Затем, если верить моим записям в тот вечер, Электра переходит к подробному разбору этих романных пар. Первая: сатана и Спаситель – тут вопросов нет, всё понятно. Вторая: Мясников, он же Смердяков, и мать – напомню, что в романе она играет роль Грушеньки. Третья: снова Мясников и его оппоненты – нынешние Карамазовы. Никаких намеков, кто из них кто, даже кто один из братьев, а кто старший Карамазов, Федор Павлович, в тексте нет. Просто их четверо: адвокат Тонин, прокурор Шинский, сам отец и Легин.
Будто между делом Электра вдруг зло бросает, что Тонин с Шинским взрыхлили, подготовили почву, но именно отец с Легиным наконец раздавили Мясникова, как последнюю гадину, наглядно показали, что будет с каждым, кто осмелится поднять на нас руку. Оппозицию “мать – Мясников” Электра тоже дополняет несколькими важными соображениями.
Сегодняшние посиделки затянулись: что ей, что мне давно пора спать, когда она говорит, что в отцовском романе Мясников, как может, торопит время, когда мы, советский народ, вырвемся из неподвижного греческого понимания жизни, ее смысла и назначения. Примем наконец, что Спаситель нас ждет. Ждет давным-давно, уже заждался и, стоит нам встать на ведущую к нему дорогу, сделать по ней первые шаги, мы увидим Светлое царство.
“Как известно, Христос у Луки говорит: «Сказываю вам, что так, на небесах, более радости будет об одном грешнике кающемся, нежели о девяноста девяти праведниках, не имеющих нужды в покаянии». То есть одна-единственная душа кающегося грешника способна вернуть в Мир Сына Божия, спасти нас. Но тогда, пишет отец, имея в виду якутку, получается, что и одна-единственная душа, которая творит зло так лихо, так весело, как она, творит, будто о Сыне Божьем никто никогда не слышал; душа не то что не думающая о покаянии, а отрицающая его, смеющаяся над ним, будто это и вправду, как сказал Ленин, всего лишь опиум для народа, способна выстроить мир, в котором Спасителю просто не будет места.
В романе отец подробно писал о безумии плотских страстей, которые, прежде закрутив их, как смерч, мать подняла черт знает из каких глубин; о хаосе, что, будто и не заметив, рушит гармонию, которая пусть робко, неуверенно начала восстанавливаться в наших душах – отсюда прямой путь к нынешней сатанинской власти. То есть корень царства сатаны, в котором мы теперь живем, отец уверенно возводит к своей жене и к нашей с Зориком матери”.
Неделю спустя. Опять за чаем, уж и не помню, из-за чего меня разобрало. Может, кто-то на работе сделал выговор или с женой повздорил, в общем, был в спутанных чувствах, и меня понесло. Напал на бедную Электру. Произнес настоящую филиппику, что мне в принципе несвойственно. Говорю ей: “И мать, что она вселенское зло, безропотно перепечатывала? Раз за разом перебеливала, перебеливала, а затем всем и каждому твердила, что отец написал гениальный роман?
Нет, – говорю, – милая Электра, это не зло. Злом здесь и не пахнет. Ваша мать – страдалец и страстотерпец, ангел чистой воды. Да еще такой, какого свет не видывал. Тебя поносят, а ты два года буква за буквой собственными пальчиками всё перестукиваешь. И кто поносит? Человек, с которым ты живешь, ходишь за ним, будто мамка, да еще с утра до ночи на него пашешь; тут, скажу я вам, что-то совсем уж неприличное.
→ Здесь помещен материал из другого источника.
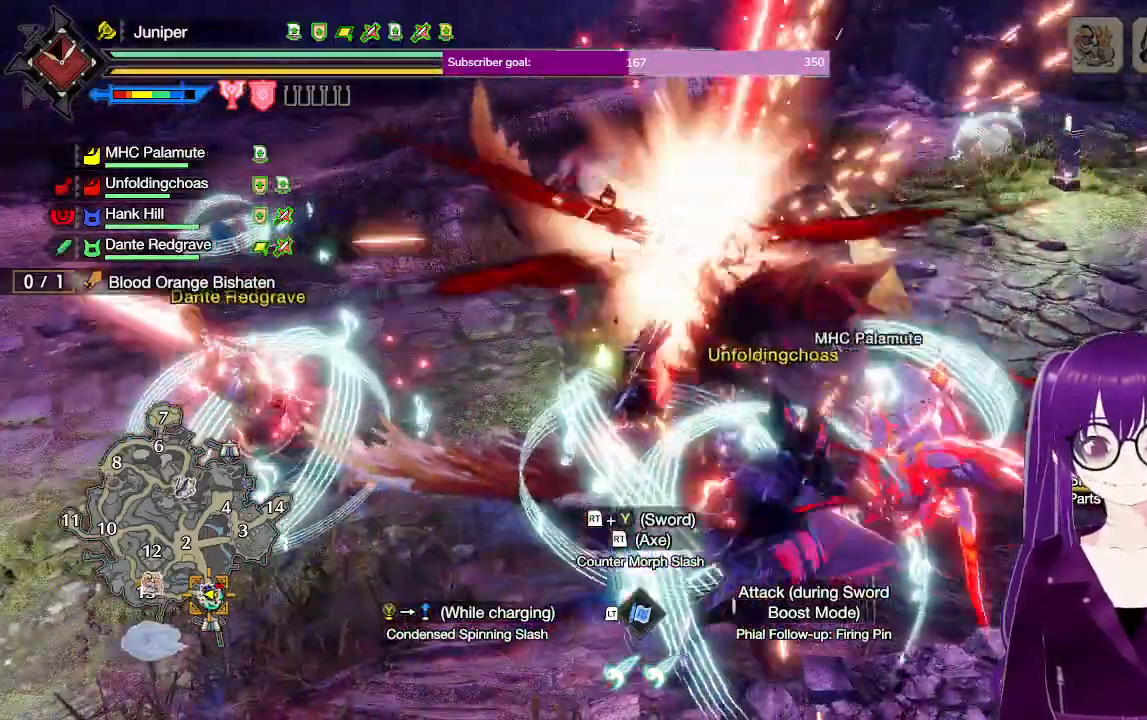
{"buttons": ["Y"], "left_stick": "up-right", "right_stick": "center", "events": [[133, "left_stick", "up"], [200, "left_stick", "up-right"], [450, "Y", "down"]]}
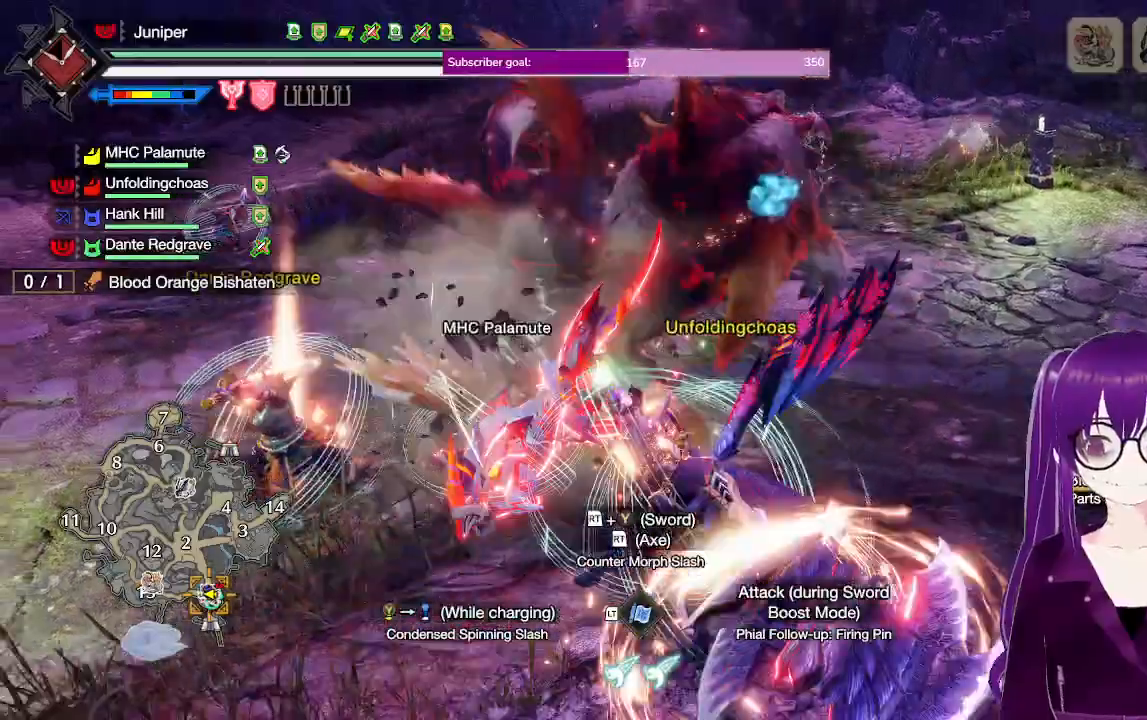
{"buttons": ["Y"], "left_stick": "up", "right_stick": "center", "events": [[183, "left_stick", "up"]]}
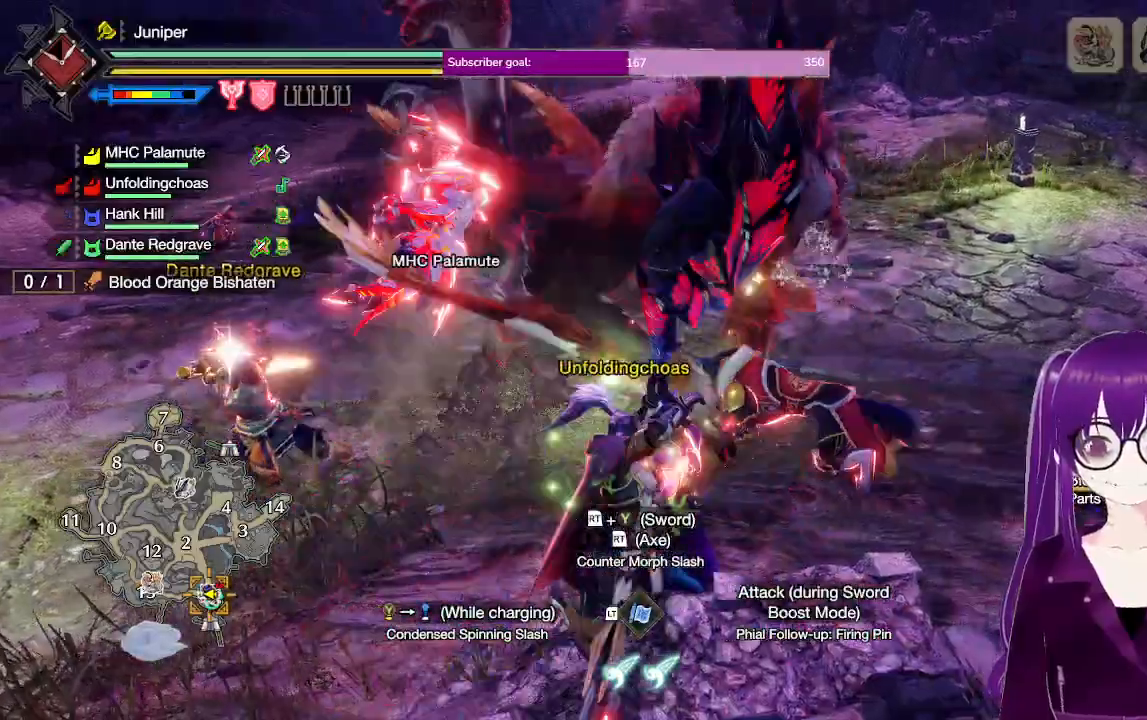
{"buttons": ["Y"], "left_stick": "up", "right_stick": "center", "events": []}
Представляю, как она, бедная, печатала. Сначала – или нейтрально или не о ней – если написано хорошо, не скучно, это наверное, было даже интересно. Потом вдруг страница за страницей ты и о тебе – тем более интересно. Даже то, что плохо, неважно. Жизнь ведь штука сложная, все не без греха: я, думает мать, знаю, как Жестовскому со мной было непросто, теперь есть возможность, и он сводит счеты.
Уверен, – продолжаю я монолог, – и особой ненависти поначалу нет, неудовольствие – да, но и здесь, если рассудить, раз он сейчас так обо мне пишет, значит, дальше, когда вспомнит хорошее, тоже можно не сомневаться. То есть ненависти или нет, или ее немного, вдобавок она непрочная, неустоявшаяся, придет – уйдет, снова придет и снова уйдет, и ты как бы не веришь, что останется. Даже что надолго, тоже не веришь, потому что, повторяю, ты с этим человеком живешь – и сейчас живешь, и раньше жила.
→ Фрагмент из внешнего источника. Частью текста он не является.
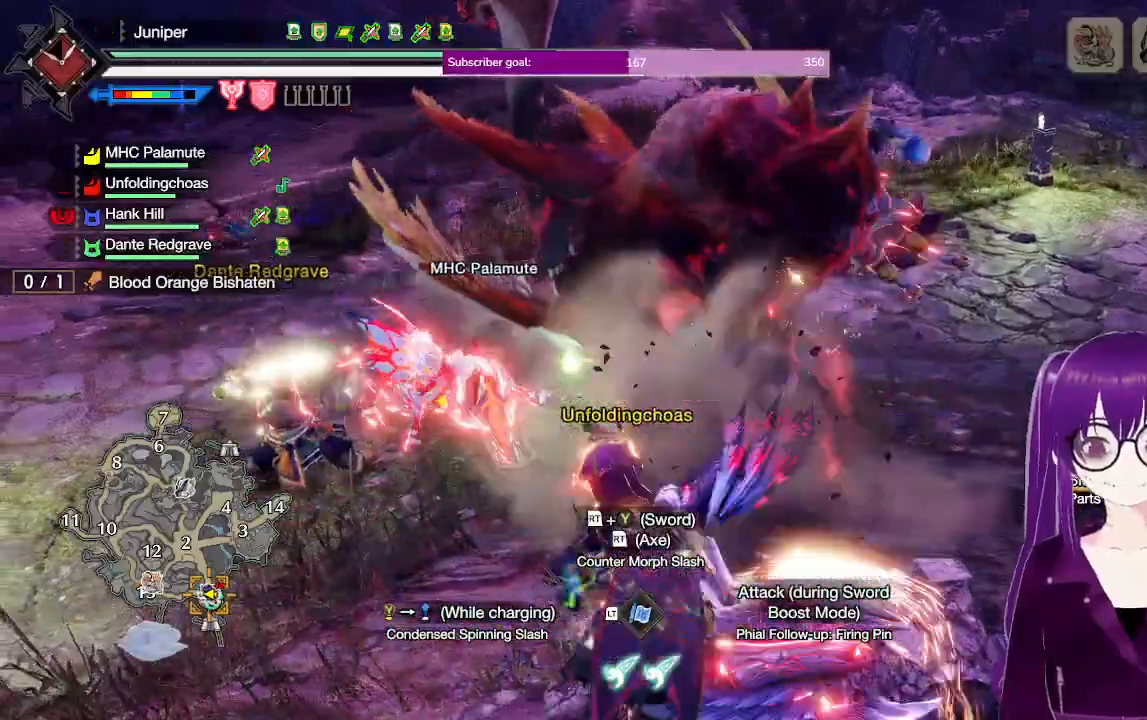
{"buttons": ["Y"], "left_stick": "center", "right_stick": "center", "events": [[217, "left_stick", "center"]]}
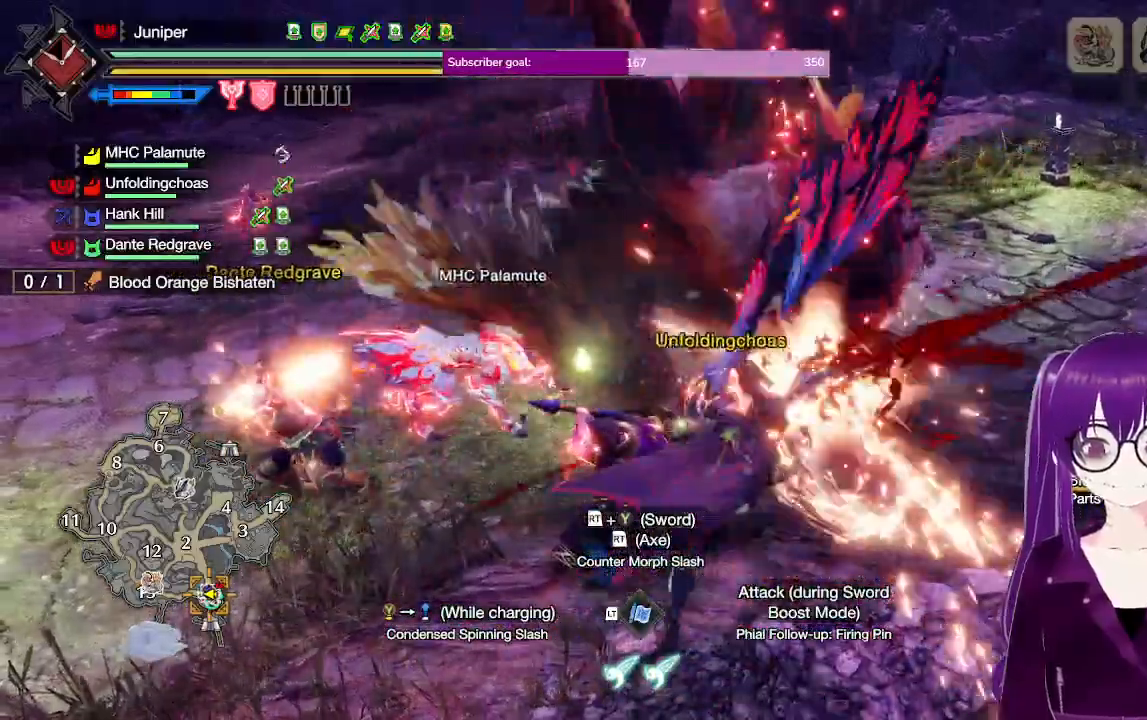
{"buttons": ["Y"], "left_stick": "center", "right_stick": "center", "events": []}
Конечно, были разрывы, но потом снова сходились, ложились в одну постель, а получается, что единственное, к чему ты возвращалась, – к этой самой ненависти. Больше того, тебе отрезают последние отходы. Чтобы, значит, никаких иллюзий; подтверждают, что и вправду возвращалась к ненависти, к ней одной, потому что если раньше она была какая-то беглая, то есть, то ее нет, вдруг, мать и уследить не успевает, ненависть делается уже просто космической. Такой, что, кроме нее, и нет ничего. В общем, – подвожу я итог, – в исполнении вашей матери вселенское зло слишком кротко и покладисто”.
“Да нет, – возражает Электра, – зло как зло, и довольно большое. Что же до того, что мать с усердием перепечатывала «Агамемнона», а потом не ленилась, пыталась устроить его судьбу, то тут дело не в кротости. Как и многие, мать панически боялась старости и смерти. Сколько раз я от нее слышала, что вот сегодня она есть, жива-здорова, а пройдет лет десять – пятнадцать – вынесут ногами вперед, и дальше никто о ней даже не вспомнит. Объясняла, что часто об этом думает и что жить с этим нельзя. В воскресение она не верила, может быть только маленькой девочкой, но и тогда совсем чуть-чуть, за окончательную же смерть держала не ад, а то, что тебя не захотят помнить, забудут, будто никогда и не было.
Отцовский роман был ее последним шансом. Она понимала, что если «Агамемнон» окажется хорош, ее, причем именно такой, какой она на деле была (своя фамилия или чужая, неважно), будут поминать еще очень долго. Потому и старалась. Она и отец были в одной лодке, и оба знали, что, если хотят спастись, грести надо в полную силу.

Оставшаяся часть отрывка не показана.